GOAL OF THE EXERCISE> Show me each line of the listing below where the word "Acepto" appears.

───── GIVEN RECORDS ─────

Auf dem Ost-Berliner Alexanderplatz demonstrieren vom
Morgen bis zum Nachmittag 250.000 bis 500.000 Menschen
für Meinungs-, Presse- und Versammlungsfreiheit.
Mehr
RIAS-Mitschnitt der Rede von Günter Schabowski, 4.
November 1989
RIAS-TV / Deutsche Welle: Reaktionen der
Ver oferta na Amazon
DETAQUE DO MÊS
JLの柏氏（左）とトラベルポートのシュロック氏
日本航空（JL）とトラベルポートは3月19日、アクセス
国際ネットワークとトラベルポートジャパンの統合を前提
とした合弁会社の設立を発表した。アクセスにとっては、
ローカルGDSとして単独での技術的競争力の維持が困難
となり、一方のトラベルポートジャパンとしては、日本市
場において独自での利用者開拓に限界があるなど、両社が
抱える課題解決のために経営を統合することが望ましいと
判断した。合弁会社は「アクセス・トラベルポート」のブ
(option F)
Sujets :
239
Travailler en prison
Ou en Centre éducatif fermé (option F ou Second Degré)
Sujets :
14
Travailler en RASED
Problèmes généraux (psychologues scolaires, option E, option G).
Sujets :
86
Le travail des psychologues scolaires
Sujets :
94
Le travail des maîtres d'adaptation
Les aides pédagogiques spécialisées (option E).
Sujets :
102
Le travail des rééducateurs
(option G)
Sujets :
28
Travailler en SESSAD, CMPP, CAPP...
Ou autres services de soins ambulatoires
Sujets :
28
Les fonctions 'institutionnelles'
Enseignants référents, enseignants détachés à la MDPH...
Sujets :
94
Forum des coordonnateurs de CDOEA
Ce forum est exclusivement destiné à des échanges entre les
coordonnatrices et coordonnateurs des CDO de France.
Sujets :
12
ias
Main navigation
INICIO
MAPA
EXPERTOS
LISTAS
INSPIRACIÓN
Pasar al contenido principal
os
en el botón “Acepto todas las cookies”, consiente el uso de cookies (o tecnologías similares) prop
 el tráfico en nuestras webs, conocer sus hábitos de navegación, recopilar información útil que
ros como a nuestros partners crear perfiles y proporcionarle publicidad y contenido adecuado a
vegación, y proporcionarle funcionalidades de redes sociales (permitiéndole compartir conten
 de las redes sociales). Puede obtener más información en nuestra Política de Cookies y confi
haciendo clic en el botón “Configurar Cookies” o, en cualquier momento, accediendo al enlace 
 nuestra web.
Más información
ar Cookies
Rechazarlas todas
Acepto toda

─────

REPLY TO THE EXERCISE>
en el botón “Acepto todas las cookies”, consiente el uso de cookies (o tecnologías similares) prop
Acepto toda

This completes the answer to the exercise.